Implementing that kind of security on an organizational scale is easier said than done, which is the main reason why most companies have traditionally relied on less granular defenses to safeguard their data. But advancements in automation are now beginning to elevate micro-segmentation into the realm of possibility.
Leading the effort is VMware with its NSX platform. The company is far from the only player hoping to change the way organizations architect their networks, but it has the unique advantage of a market-leading hypervisor running on a sizable portion of the world’s servers. That means customers don’t need to replace their existing virtual infrastructure in order to implement more granular isolation.

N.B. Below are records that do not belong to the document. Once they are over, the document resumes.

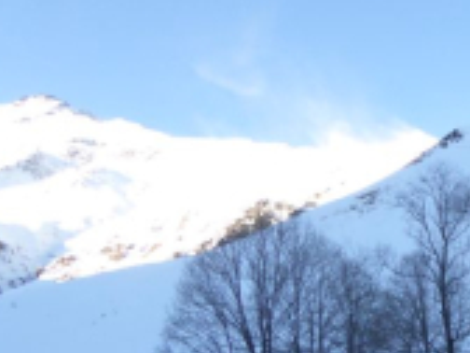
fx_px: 828
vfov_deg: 22.9
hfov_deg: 27.4
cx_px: 581
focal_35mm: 61
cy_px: 370
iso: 200
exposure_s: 1/500
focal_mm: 4.3
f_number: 3.3
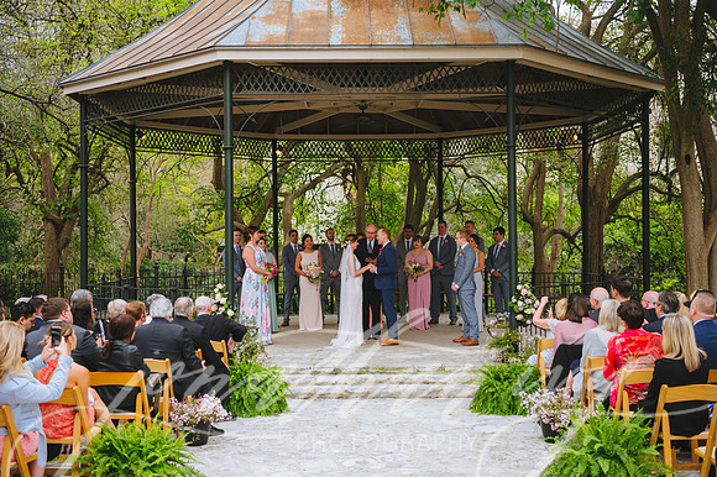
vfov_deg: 28.0
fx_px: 955
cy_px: 238
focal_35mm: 48
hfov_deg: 41.1
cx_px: 358
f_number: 2.8
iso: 400
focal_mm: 48
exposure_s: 1/800
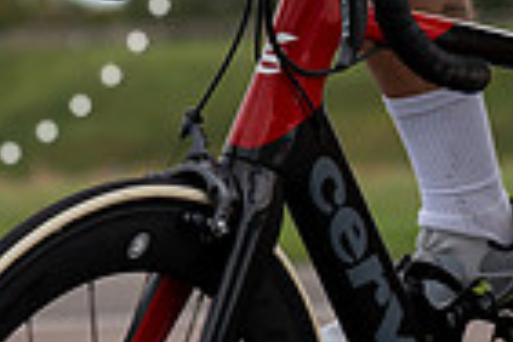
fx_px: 5101
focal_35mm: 358
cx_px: 370
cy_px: -325
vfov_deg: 3.8
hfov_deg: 5.8
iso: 125
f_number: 3.5
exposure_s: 1/1000
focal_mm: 70
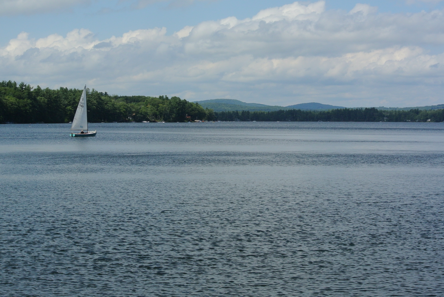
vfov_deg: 16.9
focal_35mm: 81
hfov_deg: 25.0
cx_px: 222
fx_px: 1000
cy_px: 148
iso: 400
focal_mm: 30
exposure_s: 1/1250
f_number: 9
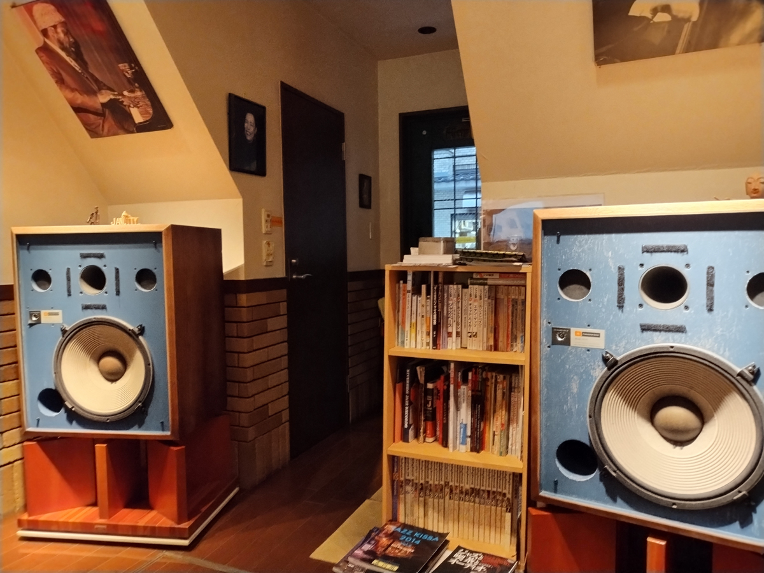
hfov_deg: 69.4
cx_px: 382
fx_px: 552
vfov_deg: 54.9
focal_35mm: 25
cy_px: 286
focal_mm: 4.71
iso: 416
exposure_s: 1/25
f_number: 1.7
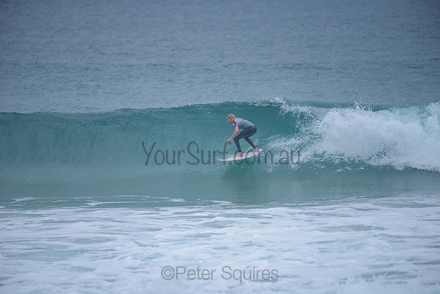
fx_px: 6112
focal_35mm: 500
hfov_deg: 4.1
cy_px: 147
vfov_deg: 2.8
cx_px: 220
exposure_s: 1/2000
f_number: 5.6
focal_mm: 500
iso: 360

NSX is still in the early stages of its evolution and currently only encompasses a portion of the enterprise infrastructure landscape, but the platform heralds a significant shift that is poised to pick up steam in the next 12 months as competitors move to match VMware’s value proposition. Spearheading the counter-offensive is Cisco Systems Inc., which is likewise banking on its existing install base as a way of catalyzing adoption.
Cisco is taking its own unique approach toward addressing the growing sophistication of online threats, placing the emphasis on analytics. In a rather unexpected move, it recently open-sourced a framework that combines different components from the Hadoop ecosystem into a real-time traffic filter capable of scanning millions of packets ever second.
The increased visibility that modern analytic technologies promise to provide has the potential to give CISOs a new set of tools to use in detecting threats. That will significantly raise the bar on security in 2015, challenging CISOs to keep up and, hopefully, challenging attackers as well.